Of greater concern are the use of opioids such as tramadol that not only alleviate severe pain but also allows athletes such as cyclists to train and race better while remaining compliant with anti-doping rules. Opioids are highly addictive, and overdoses are responsible for a large number of deaths worldwide. Given the risks of NSAIDs and opioids, athletes are now considering CBD as a way of achieving safe pain relief and improved sports performance.
The experience of pain can either be from nociceptive or neuropathic origins. Nociceptive pain is the most common type that typically occurs with tissue damage (inflammatory pain). Neuropathic pain usually results from a lesion or disease in the sensory nervous system (Hainline et al. 2017) and is common among para-athletes with spinal cord injuries. Athletes that have had surgery to treat an existing injury or are suffering from repetitive mechanical and/or inflammatory irritation of peripheral nerves (such as in endurance sports) may also experience neuropathic pain (Hainline et al. 2017).
Cannabidiol is known to reduce the pain response by blunting the activity of nociceptive receptor systems and the perception of pain (Burstein 2015). In the rodent model, it appears that CBD raises the level of anandamide activity (a compound in the body that stimulates CB1 receptors), along with altering pathways involved with nociceptive control (Maione et al. 2011). CBD has also been shown to significantly suppress chronic inflammatory and neuropathic pain, providing further support for its potential as a therapeutic agent (Xiong et al. 2012). The endocannabinoid system may also have an important role in tissue healing (Kozono et al. 2010), creating another exciting avenue for CBD to assist athletes with injury recovery.
In one of the few human trials to date on a large cohort of professional rugby players (517), the main reasons for using CBD were for improving recovery/pain (80%), with 68% of players reporting a perceived benefit (Kasper et al. 2020). These preliminary data are encouraging and certainly supported by anecdotal evidence from elite athletes currently using CBD to improve their performance.
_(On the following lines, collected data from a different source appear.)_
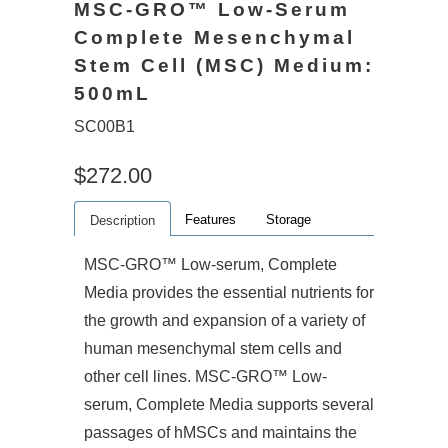
MSC-GRO™ Low-Serum
Complete Mesenchymal
Stem Cell (MSC) Medium:
500mL
SC00B1
$272.00
Features
Storage
Description
MSC-GRO™ Low-serum, Complete
Media provides the essential nutrients for
the growth and expansion of a variety of
human mesenchymal stem cells and
other cell lines. MSC-GRO™ Low-
serum, Complete Media supports several
passages of hMSCs and maintains the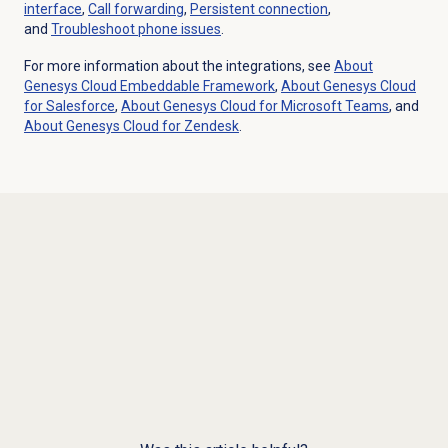
interface
,
Call forwarding
,
Persistent connection
,
and
Troubleshoot phone issues
.
For more information about the integrations, see
About
Genesys Cloud
Embeddable Framework
,
About
Genesys Cloud
for Salesforce
,
About Genesys Cloud for Microsoft Teams
, and
About
Genesys Cloud
for Zendesk
.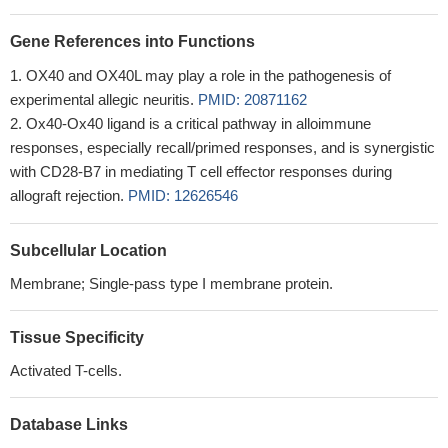
Gene References into Functions
OX40 and OX40L may play a role in the pathogenesis of
experimental allegic neuritis.
PMID: 20871162
Ox40-Ox40 ligand is a critical pathway in alloimmune
responses, especially recall/primed responses, and is synergistic
with CD28-B7 in mediating T cell effector responses during
allograft rejection.
PMID: 12626546
Subcellular Location
Membrane; Single-pass type I membrane protein.
Tissue Specificity
Activated T-cells.
Database Links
In summary, the potential for CBD as an alternative to NSAIDs and opioids for pain management, together with tissue healing capabilities has significant beneficial health consequences for the professional and amateur athlete. It is acknowledged, however, that further clinical studies are needed to more clearly establish the potency of CBD as a therapeutic agent.
WRITTEN BY Dr. Nick Kimber
Burstein S. Cannabidiol (CBD) and its analogs: a review of their effects on inflammation. Bioorg Med Chem 23(7): 1377-85 (2015).
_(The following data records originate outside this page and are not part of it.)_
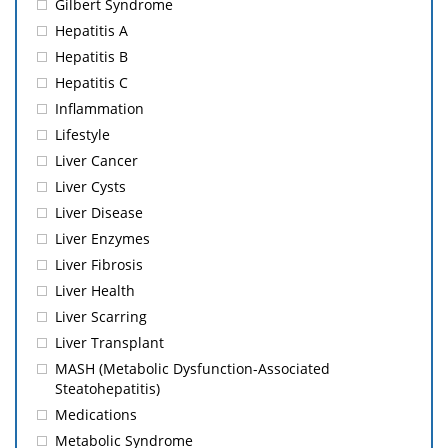
Gilbert Syndrome
Hepatitis A
Hepatitis B
Hepatitis C
Inflammation
Lifestyle
Liver Cancer
Liver Cysts
Liver Disease
Liver Enzymes
Liver Fibrosis
Liver Health
Liver Scarring
Liver Transplant
MASH (Metabolic Dysfunction-Associated
Steatohepatitis)
Medications
Metabolic Syndrome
Hainline, B., Derman, W., Vernec, A., Budgett, R., Deie, M., Dvořák, J., Harle, C., Herring, S.A., McNamee, M., Meeuwisse, W., Lorimer Moseley, G., Omololu, B., Orchard, J., Pipe, A., Pluim, B.M., Ræder, J., Siebert, C., Stewart, M., Stuart, M., Turner, J.A., Ware, M., Zideman, D. & Engebretsen, L. International Olympic Committee consensus statement on pain management in elite athletes. Br J Sports Med. 51(17): 1245-1258 (2017).
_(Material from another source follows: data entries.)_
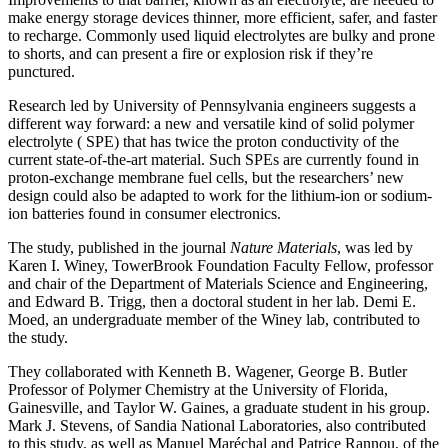
make energy storage devices thinner, more efficient, safer, and faster
to recharge. Commonly used liquid electrolytes are bulky and prone
to shorts, and can present a fire or explosion risk if they’re
punctured.
Research led by University of Pennsylvania engineers suggests a
different way forward: a new and versatile kind of solid polymer
electrolyte ( SPE) that has twice the proton conductivity of the
current state-of-the-art material. Such SPEs are currently found in
proton-exchange membrane fuel cells, but the researchers’ new
design could also be adapted to work for the lithium-ion or sodium-
ion batteries found in consumer electronics.
The study, published in the journal
Nature Materials
, was led by
Karen I. Winey, TowerBrook Foundation Faculty Fellow, professor
and chair of the Department of Materials Science and Engineering,
and Edward B. Trigg, then a doctoral student in her lab. Demi E.
Moed, an undergraduate member of the Winey lab, contributed to
the study.
They collaborated with Kenneth B. Wagener, George B. Butler
Professor of Polymer Chemistry at the University of Florida,
Gainesville, and Taylor W. Gaines, a graduate student in his group.
Mark J. Stevens, of Sandia National Laboratories, also contributed
to this study, as well as Manuel Maréchal and Patrice Rannou, of the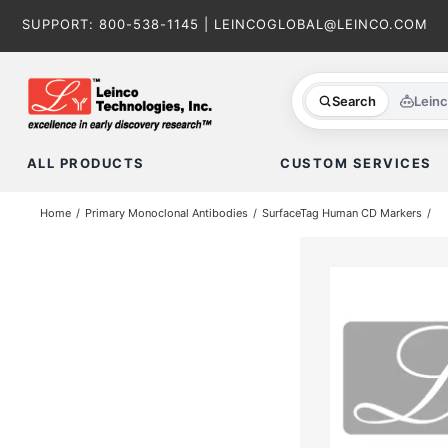
Skip
SUPPORT:
800-538-1145
|
LEINCOGLOBAL@LEINCO.COM
to
content
Search
Lein
ALL PRODUCTS
CUSTOM SERVICES
Home
Primary Monoclonal Antibodies
SurfaceTag Human CD Markers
Kasper A.,M., Sparks S.A., Hooks M., Skeer M., Webb B., Nia H., Morton J.P. & Close G.L. High Prevalence of Cannabidiol Use Within Male Professional Rugby Union and League Players: A Quest for Pain Relief and Enhanced Recovery. Int J Sport Nutr Exerc Metab 30: 1-8 (2020).
Kozono, S., Matsuyama, T., Biwasa, K.K., Kawahara, K., Nakajima, Y., Yoshimoto, T., Yonamine, Y., Kadomatsu, H., Tancharoen, S., Hashiguchi, T., Noguchi, K. & Maruyama, I. Involvement of the endocannabinoid system in periodontal healing. Biochem Biophys Res Commun. 394(4): 928-33 (2010).
Maione, S., Piscitelli, F., Gatta, L., Vita, D., De Petrocellis, L., Palazzo, E., de Novellis, V. & Di Marzo, V. Non-psychoactive cannabinoids modulate the descending pathway of antinociception in anaesthetized rats through several mechanisms of action. Br J Pharmacol. 162(3): 584-96 (2011).
Xiong, W., Cui, T., Cheng, K., Yang, F., Chen, S. R., Willenbring, D., Guan, Y., Pan, H. L., Ren, K., Xu, Y. & Zhang, L. Cannabinoids suppress inflammatory and neuropathic pain by targeting α3 glycine receptors. The Journal of experimental medicine 209(6): 1121–1134 (2012).